- _Instruction a_:
Reproduce the passage on the VGA Hotwire in full, word for word.

── Text segment ──

Speaking of special abilities, we have the VGA Hotwire. Anyone who knows about volt-modding a card knows it can cause serious damage. ASUS and their legion of overclockers knew this and made it possible to volt-mod the card with very little work needed and also with a compatible motherboard such as the Rampage IV Extreme a connector can be simply plugged onto the board to allow hardware level voltage manipulation. This is not some simple software control anymore. This is LN2-level modding. Also keep in mind that connecting and overvolting the cards to such extreme levels will likely void the warranty. Howeverr, overclocking with LN2 cooling at well over -100C which means you’ve pretty much thrown most chances of warrantying the card out the window anyways. We are very happy to see such features on a card as soldering to SMD’s that some times are little more than the size of a grain of salt can be very troublesome, and with so many densely packed components its far to easy to have an oops moment.
Here we see the reference of where each connection will be made. Do note that the connections on the card would need to be soldered which requires some soldering knowledge. The motherboard side is as simple as plugging onto the board.

───
── Data to process ──

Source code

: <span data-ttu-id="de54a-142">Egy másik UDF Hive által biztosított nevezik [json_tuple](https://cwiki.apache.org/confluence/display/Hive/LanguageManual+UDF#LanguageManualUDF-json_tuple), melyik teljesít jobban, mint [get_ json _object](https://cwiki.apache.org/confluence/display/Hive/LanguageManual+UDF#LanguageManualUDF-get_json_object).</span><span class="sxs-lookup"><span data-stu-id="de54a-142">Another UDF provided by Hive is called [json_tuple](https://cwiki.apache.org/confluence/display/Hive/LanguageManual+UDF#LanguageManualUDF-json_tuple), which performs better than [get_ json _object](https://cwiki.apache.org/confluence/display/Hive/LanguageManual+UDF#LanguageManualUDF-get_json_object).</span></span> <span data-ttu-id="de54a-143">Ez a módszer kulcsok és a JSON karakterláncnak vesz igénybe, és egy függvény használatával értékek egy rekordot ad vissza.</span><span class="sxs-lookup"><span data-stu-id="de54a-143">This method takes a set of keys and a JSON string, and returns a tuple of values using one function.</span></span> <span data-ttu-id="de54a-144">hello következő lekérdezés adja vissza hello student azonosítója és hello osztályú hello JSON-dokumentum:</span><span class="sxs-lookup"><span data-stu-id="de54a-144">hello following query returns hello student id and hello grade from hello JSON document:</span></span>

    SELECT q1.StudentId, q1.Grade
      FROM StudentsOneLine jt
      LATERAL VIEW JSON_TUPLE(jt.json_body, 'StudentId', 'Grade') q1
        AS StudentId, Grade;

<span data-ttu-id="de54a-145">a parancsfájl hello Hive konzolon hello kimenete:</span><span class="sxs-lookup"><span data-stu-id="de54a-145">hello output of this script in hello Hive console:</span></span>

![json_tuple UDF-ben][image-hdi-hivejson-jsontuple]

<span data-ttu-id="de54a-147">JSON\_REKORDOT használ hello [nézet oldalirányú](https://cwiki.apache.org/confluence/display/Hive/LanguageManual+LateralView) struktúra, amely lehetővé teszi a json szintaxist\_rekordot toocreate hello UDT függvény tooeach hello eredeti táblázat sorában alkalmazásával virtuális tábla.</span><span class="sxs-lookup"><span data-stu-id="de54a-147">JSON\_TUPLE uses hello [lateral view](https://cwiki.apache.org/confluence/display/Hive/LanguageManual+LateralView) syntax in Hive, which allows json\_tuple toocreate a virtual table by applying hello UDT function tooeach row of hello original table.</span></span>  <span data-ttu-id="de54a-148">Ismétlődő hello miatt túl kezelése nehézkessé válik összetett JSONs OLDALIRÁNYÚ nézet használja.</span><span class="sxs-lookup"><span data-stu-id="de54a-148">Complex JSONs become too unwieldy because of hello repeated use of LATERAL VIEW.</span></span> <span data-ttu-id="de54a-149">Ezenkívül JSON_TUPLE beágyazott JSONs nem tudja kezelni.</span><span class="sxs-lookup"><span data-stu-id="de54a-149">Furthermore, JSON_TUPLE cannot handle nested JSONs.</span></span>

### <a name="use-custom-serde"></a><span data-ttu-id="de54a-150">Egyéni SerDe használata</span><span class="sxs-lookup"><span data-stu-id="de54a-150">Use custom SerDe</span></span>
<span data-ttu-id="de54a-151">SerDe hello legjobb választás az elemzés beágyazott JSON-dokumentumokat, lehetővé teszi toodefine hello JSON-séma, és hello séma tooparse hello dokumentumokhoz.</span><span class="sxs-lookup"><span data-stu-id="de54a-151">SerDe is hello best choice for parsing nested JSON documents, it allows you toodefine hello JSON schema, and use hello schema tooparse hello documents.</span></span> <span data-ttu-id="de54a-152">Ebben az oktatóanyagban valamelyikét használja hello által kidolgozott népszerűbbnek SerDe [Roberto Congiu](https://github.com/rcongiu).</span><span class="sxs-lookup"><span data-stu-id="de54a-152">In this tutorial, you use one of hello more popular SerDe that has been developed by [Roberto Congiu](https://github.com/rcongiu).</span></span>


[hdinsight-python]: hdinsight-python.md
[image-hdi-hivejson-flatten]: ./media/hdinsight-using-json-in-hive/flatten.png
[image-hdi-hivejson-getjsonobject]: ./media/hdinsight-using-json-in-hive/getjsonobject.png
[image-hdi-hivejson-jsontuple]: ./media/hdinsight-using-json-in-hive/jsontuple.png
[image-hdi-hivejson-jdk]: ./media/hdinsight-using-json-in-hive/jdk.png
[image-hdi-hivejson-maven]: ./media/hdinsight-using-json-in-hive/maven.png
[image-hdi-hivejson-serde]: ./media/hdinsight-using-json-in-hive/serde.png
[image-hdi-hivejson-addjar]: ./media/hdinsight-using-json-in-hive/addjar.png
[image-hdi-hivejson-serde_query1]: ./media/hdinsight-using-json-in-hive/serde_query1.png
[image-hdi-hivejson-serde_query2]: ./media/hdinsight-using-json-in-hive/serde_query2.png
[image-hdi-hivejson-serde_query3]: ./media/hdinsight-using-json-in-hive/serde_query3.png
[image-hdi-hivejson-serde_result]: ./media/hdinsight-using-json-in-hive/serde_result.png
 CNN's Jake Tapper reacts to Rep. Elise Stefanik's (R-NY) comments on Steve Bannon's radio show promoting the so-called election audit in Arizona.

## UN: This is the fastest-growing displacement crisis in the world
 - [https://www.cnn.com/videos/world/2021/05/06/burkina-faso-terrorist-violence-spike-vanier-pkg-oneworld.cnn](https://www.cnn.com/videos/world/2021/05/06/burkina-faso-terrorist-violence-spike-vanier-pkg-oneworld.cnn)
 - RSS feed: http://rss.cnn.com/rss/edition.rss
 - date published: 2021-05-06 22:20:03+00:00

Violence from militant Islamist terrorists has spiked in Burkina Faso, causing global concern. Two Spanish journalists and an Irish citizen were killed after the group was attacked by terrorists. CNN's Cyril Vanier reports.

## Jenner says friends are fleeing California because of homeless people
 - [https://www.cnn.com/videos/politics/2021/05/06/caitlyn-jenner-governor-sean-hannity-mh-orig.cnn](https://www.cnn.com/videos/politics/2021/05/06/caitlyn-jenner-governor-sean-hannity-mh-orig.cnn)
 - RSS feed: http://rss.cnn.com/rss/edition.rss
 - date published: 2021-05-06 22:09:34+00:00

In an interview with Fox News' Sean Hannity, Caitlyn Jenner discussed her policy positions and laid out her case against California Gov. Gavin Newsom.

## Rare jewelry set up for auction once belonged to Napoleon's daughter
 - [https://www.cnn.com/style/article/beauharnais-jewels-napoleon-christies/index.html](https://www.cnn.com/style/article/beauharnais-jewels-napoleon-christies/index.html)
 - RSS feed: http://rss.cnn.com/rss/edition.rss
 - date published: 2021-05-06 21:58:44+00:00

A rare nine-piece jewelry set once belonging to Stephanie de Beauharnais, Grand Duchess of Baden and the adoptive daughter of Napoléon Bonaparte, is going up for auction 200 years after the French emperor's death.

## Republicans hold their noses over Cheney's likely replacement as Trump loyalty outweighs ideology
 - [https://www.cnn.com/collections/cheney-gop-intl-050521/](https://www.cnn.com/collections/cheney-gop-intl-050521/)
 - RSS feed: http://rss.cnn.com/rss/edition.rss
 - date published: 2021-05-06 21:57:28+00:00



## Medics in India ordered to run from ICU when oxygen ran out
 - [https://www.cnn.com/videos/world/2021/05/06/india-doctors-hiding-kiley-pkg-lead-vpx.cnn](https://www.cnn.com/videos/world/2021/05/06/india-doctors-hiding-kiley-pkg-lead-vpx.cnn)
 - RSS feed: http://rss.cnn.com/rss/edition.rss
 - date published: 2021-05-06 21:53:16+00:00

───

- _Instruction b_:
Convert the lines of the listing from the line containing "hello Hive console:</span></span>" through the line containing "handle nested JSONs.</span></span>", inclusive, into a numbered list, omitting blank lines.

- _Expected answer a_:
Speaking of special abilities, we have the VGA Hotwire. Anyone who knows about volt-modding a card knows it can cause serious damage. ASUS and their legion of overclockers knew this and made it possible to volt-mod the card with very little work needed and also with a compatible motherboard such as the Rampage IV Extreme a connector can be simply plugged onto the board to allow hardware level voltage manipulation. This is not some simple software control anymore. This is LN2-level modding. Also keep in mind that connecting and overvolting the cards to such extreme levels will likely void the warranty. Howeverr, overclocking with LN2 cooling at well over -100C which means you’ve pretty much thrown most chances of warrantying the card out the window anyways. We are very happy to see such features on a card as soldering to SMD’s that some times are little more than the size of a grain of salt can be very troublesome, and with so many densely packed components its far to easy to have an oops moment.
Here we see the reference of where each connection will be made. Do note that the connections on the card would need to be soldered which requires some soldering knowledge. The motherboard side is as simple as plugging onto the board.

- _Expected answer b_:
1. <span data-ttu-id="de54a-145">a parancsfájl hello Hive konzolon hello kimenete:</span><span class="sxs-lookup"><span data-stu-id="de54a-145">hello output of this script in hello Hive console:</span></span>
2. ![json_tuple UDF-ben][image-hdi-hivejson-jsontuple]
3. <span data-ttu-id="de54a-147">JSON\_REKORDOT használ hello [nézet oldalirányú](https://cwiki.apache.org/confluence/display/Hive/LanguageManual+LateralView) struktúra, amely lehetővé teszi a json szintaxist\_rekordot toocreate hello UDT függvény tooeach hello eredeti táblázat sorában alkalmazásával virtuális tábla.</span><span class="sxs-lookup"><span data-stu-id="de54a-147">JSON\_TUPLE uses hello [lateral view](https://cwiki.apache.org/confluence/display/Hive/LanguageManual+LateralView) syntax in Hive, which allows json\_tuple toocreate a virtual table by applying hello UDT function tooeach row of hello original table.</span></span>  <span data-ttu-id="de54a-148">Ismétlődő hello miatt túl kezelése nehézkessé válik összetett JSONs OLDALIRÁNYÚ nézet használja.</span><span class="sxs-lookup"><span data-stu-id="de54a-148">Complex JSONs become too unwieldy because of hello repeated use of LATERAL VIEW.</span></span> <span data-ttu-id="de54a-149">Ezenkívül JSON_TUPLE beágyazott JSONs nem tudja kezelni.</span><span class="sxs-lookup"><span data-stu-id="de54a-149">Furthermore, JSON_TUPLE cannot handle nested JSONs.</span></span>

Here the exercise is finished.